Limitations and side effects
The use of virtual reality has limitations and side effects that are essential to take into consideration. First of all, moderate use should be adopted, especially for individuals who already have difficulty establishing a connection with reality. Certain medical conditions, such as epilepsy, vestibular disorders or ophthalmic migraines, are also contraindications to the use of virtual reality .
Some side effects may also occur. The brain relies on three sources of data: the inner ear, muscles and eyes to inform the body of its position and movements. When the headset is worn, a mismatch between visual and sensory information can lead to "cyber malaise" , manifesting as headaches and nausea after prolonged exposure.
It is also crucial to emphasize that virtual reality is not a miracle solution offering instant cure. Its effectiveness depends on a process requiring professional support and personal involvement of the user . Although this therapy may be beneficial in the long term, it is important to recognize that the experience may initially be difficult to go through. It requires significant emotional engagement, highlighting the need for a thoughtful and guided approach to maximize its therapeutic benefits.

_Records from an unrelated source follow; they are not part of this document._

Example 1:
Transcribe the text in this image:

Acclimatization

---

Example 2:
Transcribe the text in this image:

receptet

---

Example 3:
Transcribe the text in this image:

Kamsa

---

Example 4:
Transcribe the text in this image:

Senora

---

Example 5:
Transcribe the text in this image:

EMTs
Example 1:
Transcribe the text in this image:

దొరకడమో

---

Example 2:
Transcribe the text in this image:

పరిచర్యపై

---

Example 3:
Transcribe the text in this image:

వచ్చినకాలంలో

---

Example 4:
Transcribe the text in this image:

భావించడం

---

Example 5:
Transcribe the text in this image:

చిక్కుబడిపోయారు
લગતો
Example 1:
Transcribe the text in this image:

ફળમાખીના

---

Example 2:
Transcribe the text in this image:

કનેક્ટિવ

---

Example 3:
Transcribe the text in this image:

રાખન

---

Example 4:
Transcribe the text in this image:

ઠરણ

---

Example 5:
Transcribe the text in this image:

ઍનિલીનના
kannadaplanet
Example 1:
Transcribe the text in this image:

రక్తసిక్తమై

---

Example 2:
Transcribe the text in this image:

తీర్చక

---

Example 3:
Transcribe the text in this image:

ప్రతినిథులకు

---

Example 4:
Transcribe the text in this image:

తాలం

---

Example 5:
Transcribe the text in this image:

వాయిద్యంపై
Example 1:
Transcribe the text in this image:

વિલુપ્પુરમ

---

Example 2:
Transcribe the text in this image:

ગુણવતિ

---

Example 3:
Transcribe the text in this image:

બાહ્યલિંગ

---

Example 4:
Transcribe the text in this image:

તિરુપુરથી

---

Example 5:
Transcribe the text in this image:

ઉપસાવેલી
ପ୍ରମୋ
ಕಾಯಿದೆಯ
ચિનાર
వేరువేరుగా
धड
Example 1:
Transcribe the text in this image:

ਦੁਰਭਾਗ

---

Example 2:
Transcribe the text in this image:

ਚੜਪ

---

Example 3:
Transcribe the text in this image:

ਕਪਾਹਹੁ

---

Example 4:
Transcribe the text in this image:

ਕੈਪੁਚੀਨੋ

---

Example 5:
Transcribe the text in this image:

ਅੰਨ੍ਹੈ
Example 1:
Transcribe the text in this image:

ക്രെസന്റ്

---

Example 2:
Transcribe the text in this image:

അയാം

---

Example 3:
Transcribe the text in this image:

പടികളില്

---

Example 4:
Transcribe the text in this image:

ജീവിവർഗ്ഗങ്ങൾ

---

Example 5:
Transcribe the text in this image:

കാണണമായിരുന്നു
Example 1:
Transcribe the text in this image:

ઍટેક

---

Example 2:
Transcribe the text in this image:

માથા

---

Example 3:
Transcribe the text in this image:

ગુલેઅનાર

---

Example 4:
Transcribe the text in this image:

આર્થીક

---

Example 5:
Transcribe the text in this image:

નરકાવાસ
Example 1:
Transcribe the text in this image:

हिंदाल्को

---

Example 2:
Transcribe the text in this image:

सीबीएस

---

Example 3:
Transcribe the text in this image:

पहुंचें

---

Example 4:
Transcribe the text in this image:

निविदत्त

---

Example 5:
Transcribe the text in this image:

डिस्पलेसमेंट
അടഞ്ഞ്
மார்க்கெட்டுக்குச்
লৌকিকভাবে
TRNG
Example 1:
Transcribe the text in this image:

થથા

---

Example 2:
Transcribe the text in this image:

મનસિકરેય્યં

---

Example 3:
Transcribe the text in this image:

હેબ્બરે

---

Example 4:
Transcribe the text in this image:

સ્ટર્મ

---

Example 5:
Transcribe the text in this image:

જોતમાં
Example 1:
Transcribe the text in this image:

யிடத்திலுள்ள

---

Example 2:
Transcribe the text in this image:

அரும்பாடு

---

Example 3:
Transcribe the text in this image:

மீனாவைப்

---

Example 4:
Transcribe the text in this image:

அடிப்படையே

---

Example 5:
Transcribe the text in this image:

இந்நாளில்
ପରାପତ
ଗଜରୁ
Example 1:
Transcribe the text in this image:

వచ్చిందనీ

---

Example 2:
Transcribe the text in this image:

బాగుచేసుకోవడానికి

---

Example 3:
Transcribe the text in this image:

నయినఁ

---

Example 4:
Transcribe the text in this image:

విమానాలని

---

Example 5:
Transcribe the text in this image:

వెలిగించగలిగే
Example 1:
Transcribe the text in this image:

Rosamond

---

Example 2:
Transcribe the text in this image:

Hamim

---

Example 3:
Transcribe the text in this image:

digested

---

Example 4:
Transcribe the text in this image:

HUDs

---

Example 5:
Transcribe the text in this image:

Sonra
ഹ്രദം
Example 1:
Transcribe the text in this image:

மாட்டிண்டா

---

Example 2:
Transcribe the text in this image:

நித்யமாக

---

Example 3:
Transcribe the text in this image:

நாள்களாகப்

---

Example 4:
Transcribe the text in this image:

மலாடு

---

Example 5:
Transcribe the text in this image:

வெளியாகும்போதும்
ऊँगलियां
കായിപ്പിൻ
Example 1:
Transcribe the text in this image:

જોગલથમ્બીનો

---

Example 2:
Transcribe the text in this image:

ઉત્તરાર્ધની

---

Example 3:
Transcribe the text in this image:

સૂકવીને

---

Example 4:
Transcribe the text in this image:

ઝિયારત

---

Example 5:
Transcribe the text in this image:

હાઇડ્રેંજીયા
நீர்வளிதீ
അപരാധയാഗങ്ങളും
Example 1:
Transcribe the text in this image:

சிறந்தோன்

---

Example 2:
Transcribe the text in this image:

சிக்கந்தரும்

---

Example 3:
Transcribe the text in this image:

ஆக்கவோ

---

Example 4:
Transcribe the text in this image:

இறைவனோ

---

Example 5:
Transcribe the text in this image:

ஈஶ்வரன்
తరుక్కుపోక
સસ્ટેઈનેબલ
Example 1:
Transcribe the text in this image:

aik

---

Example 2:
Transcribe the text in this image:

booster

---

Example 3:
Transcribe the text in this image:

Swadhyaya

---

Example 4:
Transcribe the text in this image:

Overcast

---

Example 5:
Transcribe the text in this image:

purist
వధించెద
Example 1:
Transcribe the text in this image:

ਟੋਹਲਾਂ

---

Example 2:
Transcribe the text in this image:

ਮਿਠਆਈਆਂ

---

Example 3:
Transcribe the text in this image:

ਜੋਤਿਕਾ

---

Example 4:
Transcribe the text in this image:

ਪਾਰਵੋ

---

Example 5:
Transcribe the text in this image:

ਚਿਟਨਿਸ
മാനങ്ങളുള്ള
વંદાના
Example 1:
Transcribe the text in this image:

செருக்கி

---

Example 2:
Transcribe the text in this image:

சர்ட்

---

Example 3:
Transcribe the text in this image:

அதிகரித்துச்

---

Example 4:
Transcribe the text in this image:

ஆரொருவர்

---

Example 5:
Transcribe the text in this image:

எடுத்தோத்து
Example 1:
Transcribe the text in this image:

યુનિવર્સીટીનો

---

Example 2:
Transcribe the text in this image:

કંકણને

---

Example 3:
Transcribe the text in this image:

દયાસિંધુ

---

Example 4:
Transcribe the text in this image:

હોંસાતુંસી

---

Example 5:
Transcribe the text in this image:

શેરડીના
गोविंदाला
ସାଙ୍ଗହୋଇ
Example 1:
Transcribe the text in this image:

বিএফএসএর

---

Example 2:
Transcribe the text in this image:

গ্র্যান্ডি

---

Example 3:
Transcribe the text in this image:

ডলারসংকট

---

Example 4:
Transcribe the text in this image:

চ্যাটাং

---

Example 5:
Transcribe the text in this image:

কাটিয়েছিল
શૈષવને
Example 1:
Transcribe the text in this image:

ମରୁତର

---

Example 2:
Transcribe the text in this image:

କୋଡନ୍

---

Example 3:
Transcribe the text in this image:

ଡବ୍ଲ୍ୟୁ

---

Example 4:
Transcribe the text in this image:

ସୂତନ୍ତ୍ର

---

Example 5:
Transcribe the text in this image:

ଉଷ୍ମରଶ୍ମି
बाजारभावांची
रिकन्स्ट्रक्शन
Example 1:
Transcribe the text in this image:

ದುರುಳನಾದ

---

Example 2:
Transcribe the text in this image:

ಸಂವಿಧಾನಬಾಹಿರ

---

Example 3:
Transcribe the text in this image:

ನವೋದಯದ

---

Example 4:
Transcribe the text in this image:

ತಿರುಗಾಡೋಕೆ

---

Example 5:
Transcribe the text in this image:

In summary, virtual reality exposure therapy represents a promising approach in the management of many disorders. This method indeed offers favorable prospects by allowing progressive exposure to anxiety-provoking stimuli in a controlled environment. The advantages of this approach, such as safety, increased control and reduced costs, offer notable therapeutic potential. However, it is crucial to recognize the limitations and side effects, thus emphasizing the need for moderate and supervised use. Virtual reality thus offers a promising complement to traditional exhibition methods.
Center for integrative therapies and new technologies. Virtual Reality Exposure Therapy (VRT).
Lognoul , J. Nasello , J.-M. Triffaux . (August 2020). Virtual reality exposure therapy for post-traumatic stress states, obsessive-compulsive disorders and anxiety disorders: indications, added value and limits.
CHU CL Namur, psychology department. Virtual reality exposure therapy (VRET) to treat phobias and anxiety disorders.